Begin at the line containing "1: (306, 260)" in the entries below and end at the line containing "39: (674, 55)"; transcribe that range exactly and nothing outside it.

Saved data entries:
★ ★ ★ ★
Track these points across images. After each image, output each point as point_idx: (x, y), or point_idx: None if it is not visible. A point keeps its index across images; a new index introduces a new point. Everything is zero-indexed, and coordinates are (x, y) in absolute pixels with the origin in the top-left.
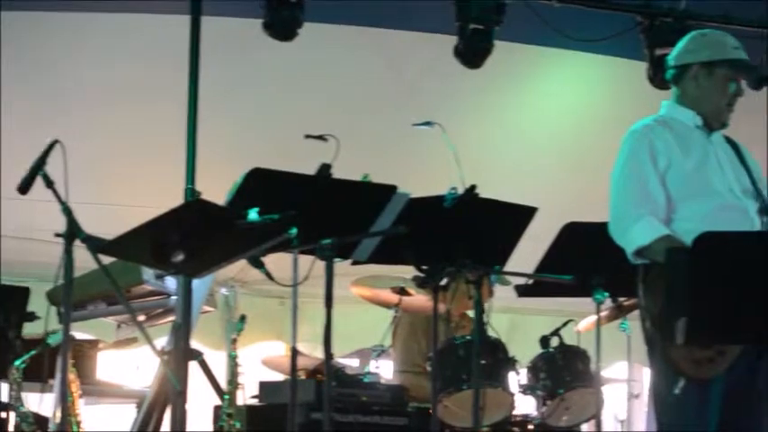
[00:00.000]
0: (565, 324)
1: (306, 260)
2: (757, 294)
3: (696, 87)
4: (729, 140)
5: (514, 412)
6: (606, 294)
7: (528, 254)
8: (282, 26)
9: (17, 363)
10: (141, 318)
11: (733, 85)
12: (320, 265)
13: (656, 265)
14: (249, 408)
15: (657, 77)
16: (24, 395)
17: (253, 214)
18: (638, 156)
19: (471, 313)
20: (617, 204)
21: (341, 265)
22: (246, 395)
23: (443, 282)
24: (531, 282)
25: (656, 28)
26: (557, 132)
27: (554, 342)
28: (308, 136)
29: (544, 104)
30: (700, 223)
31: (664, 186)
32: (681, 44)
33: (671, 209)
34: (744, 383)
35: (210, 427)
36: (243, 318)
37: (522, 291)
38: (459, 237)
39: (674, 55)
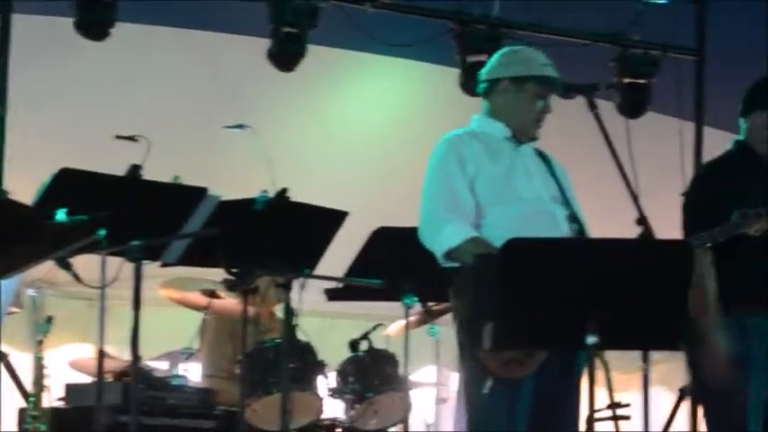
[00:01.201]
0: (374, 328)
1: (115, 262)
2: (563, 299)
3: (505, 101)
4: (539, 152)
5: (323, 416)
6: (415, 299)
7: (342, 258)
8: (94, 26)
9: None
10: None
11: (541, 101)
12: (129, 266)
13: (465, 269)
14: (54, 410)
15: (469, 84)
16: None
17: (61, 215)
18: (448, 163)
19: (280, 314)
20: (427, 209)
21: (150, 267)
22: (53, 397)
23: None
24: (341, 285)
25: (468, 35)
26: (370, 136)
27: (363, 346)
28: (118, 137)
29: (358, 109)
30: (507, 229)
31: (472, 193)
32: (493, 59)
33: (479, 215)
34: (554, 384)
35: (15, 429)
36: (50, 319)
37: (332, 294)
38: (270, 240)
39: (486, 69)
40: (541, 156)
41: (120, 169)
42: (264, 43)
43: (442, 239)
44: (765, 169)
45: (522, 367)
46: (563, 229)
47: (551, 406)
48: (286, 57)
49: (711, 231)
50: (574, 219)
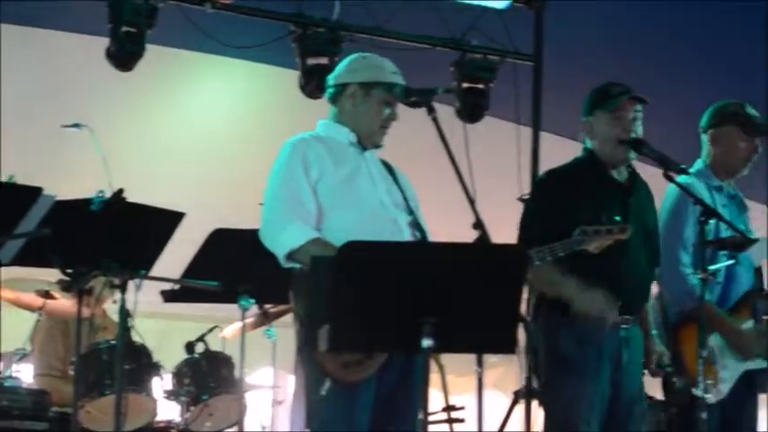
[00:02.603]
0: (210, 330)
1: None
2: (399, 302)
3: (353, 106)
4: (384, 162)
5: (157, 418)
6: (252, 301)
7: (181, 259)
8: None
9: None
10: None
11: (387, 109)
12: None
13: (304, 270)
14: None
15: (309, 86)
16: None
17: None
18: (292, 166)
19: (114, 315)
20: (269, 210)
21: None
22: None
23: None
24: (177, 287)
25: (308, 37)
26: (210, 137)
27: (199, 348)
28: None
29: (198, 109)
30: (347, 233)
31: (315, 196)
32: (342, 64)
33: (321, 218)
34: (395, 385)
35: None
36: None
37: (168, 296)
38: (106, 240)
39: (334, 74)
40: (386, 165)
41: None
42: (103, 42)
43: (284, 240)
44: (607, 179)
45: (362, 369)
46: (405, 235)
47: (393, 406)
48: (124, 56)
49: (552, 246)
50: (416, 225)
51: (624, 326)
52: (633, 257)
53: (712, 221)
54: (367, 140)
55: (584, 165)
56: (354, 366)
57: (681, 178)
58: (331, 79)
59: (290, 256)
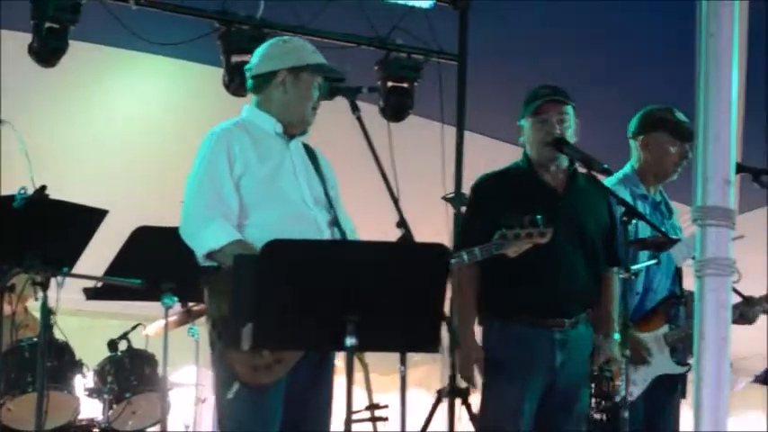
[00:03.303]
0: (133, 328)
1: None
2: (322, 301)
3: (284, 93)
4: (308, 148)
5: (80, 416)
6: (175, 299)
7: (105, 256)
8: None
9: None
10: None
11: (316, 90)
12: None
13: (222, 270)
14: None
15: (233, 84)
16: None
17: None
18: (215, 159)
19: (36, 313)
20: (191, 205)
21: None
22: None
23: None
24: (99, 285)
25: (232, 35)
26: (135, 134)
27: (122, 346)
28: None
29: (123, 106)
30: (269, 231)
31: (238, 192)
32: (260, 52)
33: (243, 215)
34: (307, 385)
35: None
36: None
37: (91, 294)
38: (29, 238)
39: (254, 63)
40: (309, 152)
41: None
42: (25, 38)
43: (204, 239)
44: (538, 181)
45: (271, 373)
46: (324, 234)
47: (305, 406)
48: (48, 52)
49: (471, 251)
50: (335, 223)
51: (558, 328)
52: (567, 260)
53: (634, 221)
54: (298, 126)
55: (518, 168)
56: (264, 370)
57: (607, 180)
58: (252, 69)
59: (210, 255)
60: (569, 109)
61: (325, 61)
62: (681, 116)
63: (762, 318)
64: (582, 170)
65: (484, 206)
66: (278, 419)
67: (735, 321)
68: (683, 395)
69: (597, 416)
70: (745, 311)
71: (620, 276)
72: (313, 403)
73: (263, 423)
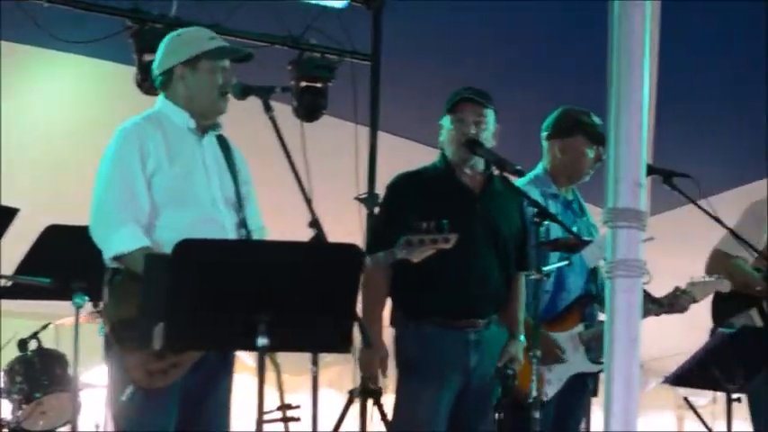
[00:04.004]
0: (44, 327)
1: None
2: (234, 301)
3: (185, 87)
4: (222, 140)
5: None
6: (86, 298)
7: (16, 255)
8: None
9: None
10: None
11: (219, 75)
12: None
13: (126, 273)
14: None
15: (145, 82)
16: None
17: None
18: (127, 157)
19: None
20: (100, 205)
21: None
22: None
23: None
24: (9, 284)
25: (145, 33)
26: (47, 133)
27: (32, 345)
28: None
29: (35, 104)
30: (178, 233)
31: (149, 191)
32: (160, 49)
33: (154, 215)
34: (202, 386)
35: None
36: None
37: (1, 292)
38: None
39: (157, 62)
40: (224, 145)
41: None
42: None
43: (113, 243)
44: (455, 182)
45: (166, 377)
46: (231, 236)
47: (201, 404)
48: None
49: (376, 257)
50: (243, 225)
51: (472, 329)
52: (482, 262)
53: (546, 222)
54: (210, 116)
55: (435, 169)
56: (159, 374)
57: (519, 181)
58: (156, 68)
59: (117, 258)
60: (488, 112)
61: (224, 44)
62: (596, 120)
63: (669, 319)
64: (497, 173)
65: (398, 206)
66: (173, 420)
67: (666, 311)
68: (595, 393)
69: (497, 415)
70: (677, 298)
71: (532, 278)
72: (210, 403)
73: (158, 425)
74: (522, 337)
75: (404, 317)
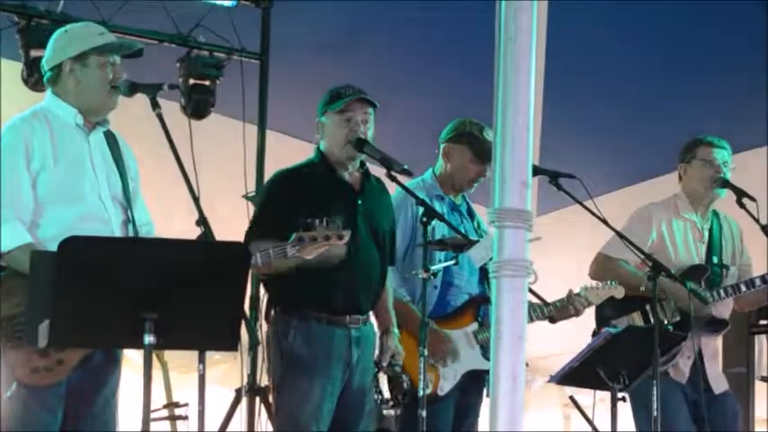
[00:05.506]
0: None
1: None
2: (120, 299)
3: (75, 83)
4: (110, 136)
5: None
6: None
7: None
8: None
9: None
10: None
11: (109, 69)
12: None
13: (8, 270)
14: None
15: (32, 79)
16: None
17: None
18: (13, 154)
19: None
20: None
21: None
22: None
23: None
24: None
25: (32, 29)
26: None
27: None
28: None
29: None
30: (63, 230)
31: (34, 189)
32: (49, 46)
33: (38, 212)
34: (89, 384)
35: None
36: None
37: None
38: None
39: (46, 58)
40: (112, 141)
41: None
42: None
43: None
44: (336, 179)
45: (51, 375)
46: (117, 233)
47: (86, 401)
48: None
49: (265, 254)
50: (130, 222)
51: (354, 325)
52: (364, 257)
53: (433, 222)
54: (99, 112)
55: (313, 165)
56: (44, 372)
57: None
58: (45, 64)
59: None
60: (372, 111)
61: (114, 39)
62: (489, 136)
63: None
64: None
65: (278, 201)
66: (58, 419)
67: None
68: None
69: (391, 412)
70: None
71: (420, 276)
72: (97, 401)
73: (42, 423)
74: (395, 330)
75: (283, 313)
★ ★ ★ ★
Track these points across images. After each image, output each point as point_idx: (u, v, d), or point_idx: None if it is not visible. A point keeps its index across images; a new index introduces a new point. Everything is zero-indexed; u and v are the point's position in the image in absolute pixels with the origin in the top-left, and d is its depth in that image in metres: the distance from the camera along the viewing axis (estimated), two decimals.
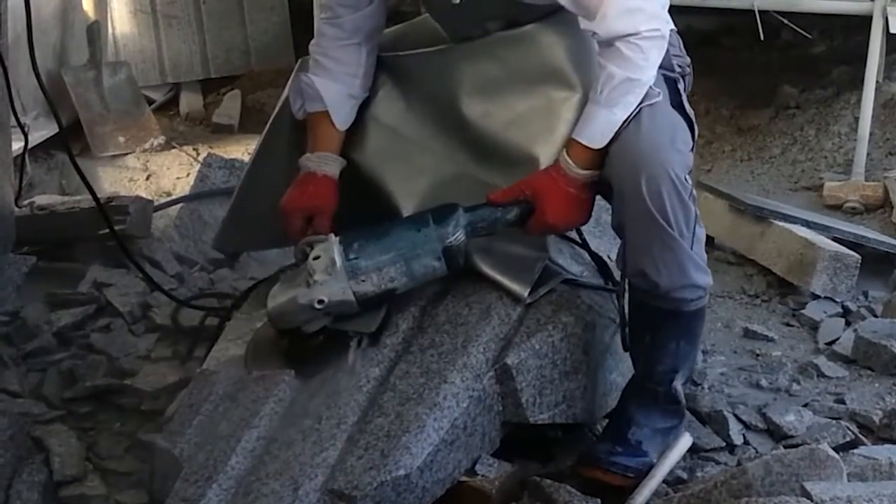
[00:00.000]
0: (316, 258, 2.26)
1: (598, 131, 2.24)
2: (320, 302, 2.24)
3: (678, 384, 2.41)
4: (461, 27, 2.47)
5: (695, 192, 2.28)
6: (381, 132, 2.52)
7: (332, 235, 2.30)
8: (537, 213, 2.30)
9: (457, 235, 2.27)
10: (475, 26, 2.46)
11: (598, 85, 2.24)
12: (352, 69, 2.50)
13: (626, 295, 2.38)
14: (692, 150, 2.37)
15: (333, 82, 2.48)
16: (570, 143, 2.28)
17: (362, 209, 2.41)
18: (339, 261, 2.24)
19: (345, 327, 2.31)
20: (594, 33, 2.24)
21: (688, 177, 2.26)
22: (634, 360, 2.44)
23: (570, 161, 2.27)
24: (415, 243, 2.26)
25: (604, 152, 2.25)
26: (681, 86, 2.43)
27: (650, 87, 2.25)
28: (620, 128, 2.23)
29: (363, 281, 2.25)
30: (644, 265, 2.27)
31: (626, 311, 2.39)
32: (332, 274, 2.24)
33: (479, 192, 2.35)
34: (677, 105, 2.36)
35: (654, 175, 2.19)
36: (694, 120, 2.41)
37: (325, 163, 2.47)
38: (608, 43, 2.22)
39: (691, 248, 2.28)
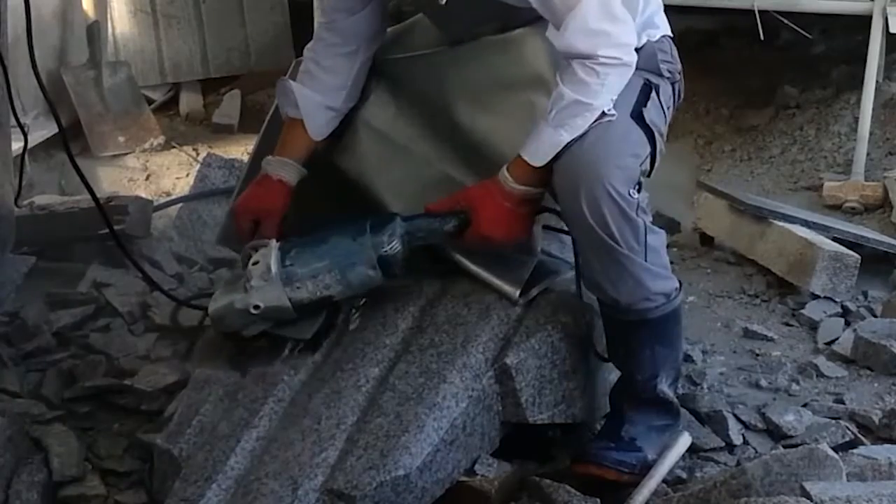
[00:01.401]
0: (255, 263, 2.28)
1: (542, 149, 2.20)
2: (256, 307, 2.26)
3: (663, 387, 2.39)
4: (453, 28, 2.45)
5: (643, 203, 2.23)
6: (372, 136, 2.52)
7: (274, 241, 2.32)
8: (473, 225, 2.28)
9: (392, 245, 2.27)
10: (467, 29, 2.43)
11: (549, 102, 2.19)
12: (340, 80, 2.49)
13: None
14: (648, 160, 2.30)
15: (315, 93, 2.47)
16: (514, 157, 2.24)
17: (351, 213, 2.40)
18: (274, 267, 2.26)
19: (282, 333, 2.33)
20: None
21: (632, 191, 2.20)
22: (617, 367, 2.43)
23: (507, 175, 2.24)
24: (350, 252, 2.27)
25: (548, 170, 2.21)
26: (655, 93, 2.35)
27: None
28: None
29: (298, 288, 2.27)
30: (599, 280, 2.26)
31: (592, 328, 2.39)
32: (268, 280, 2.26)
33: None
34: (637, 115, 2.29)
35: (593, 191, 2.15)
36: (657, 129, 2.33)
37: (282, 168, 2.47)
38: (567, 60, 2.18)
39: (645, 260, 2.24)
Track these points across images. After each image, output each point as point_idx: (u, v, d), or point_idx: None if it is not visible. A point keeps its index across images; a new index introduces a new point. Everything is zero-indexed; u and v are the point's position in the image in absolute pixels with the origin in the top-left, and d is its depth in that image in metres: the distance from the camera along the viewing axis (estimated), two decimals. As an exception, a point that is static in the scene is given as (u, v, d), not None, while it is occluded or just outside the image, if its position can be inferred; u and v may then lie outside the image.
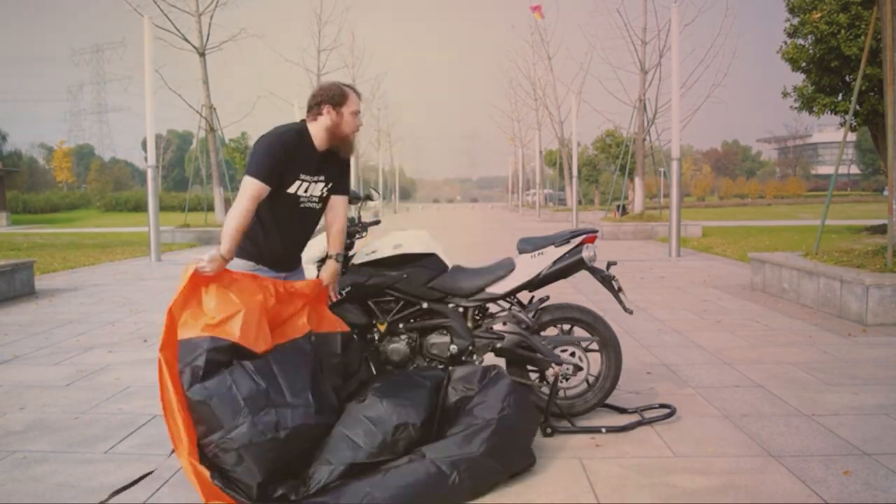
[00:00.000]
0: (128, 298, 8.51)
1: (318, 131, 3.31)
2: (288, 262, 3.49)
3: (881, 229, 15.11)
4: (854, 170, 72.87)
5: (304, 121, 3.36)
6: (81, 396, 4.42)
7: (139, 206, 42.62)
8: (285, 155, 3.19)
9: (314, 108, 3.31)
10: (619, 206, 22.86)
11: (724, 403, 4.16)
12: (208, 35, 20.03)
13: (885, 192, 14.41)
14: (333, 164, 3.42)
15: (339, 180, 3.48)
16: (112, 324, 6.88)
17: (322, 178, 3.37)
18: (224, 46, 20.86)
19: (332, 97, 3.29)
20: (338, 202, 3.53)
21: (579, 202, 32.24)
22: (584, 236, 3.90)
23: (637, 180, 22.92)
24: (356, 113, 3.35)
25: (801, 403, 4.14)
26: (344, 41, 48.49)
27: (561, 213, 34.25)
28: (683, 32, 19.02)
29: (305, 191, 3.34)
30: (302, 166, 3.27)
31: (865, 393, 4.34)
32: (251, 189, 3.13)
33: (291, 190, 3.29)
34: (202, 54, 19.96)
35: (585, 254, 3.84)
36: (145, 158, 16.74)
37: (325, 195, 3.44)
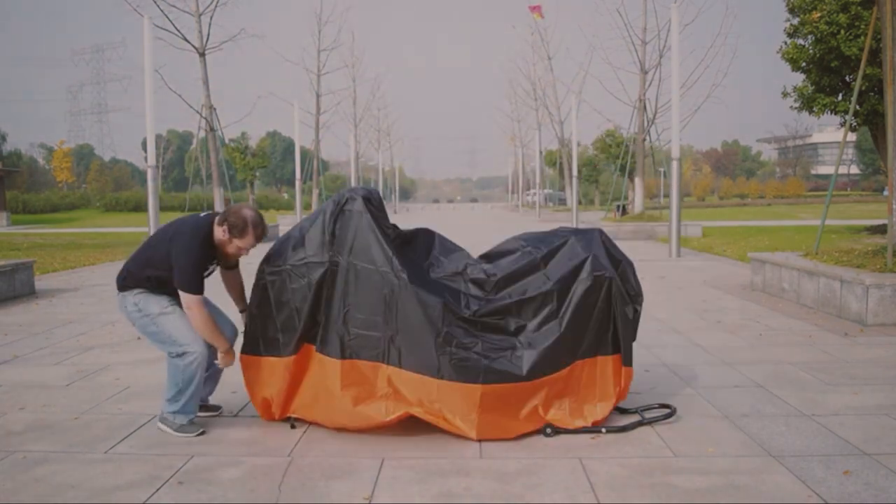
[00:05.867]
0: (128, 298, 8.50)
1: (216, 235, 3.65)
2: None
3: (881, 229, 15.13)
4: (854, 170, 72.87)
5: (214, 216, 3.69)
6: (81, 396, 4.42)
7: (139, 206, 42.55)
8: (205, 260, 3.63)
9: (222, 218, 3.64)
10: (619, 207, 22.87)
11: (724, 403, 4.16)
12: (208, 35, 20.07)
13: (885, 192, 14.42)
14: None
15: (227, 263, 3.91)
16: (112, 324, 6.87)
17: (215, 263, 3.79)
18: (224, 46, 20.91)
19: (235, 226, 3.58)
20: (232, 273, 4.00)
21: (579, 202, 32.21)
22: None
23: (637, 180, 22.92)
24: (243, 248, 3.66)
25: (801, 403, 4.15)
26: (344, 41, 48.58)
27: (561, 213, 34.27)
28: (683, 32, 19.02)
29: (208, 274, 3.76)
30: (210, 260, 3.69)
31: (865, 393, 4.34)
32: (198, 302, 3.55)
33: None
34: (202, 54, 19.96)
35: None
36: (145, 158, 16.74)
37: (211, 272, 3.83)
★ ★ ★ ★
* **Answer space**
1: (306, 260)
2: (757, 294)
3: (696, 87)
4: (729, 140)
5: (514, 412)
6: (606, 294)
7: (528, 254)
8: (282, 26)
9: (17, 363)
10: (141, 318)
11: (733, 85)
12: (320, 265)
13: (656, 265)
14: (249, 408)
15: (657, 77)
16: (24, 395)
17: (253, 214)
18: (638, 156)
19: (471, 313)
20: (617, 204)
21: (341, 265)
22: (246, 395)
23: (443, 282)
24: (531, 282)
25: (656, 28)
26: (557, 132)
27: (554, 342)
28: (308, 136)
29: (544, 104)
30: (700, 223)
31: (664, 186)
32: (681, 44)
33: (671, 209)
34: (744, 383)
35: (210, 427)
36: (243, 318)
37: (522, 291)
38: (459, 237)
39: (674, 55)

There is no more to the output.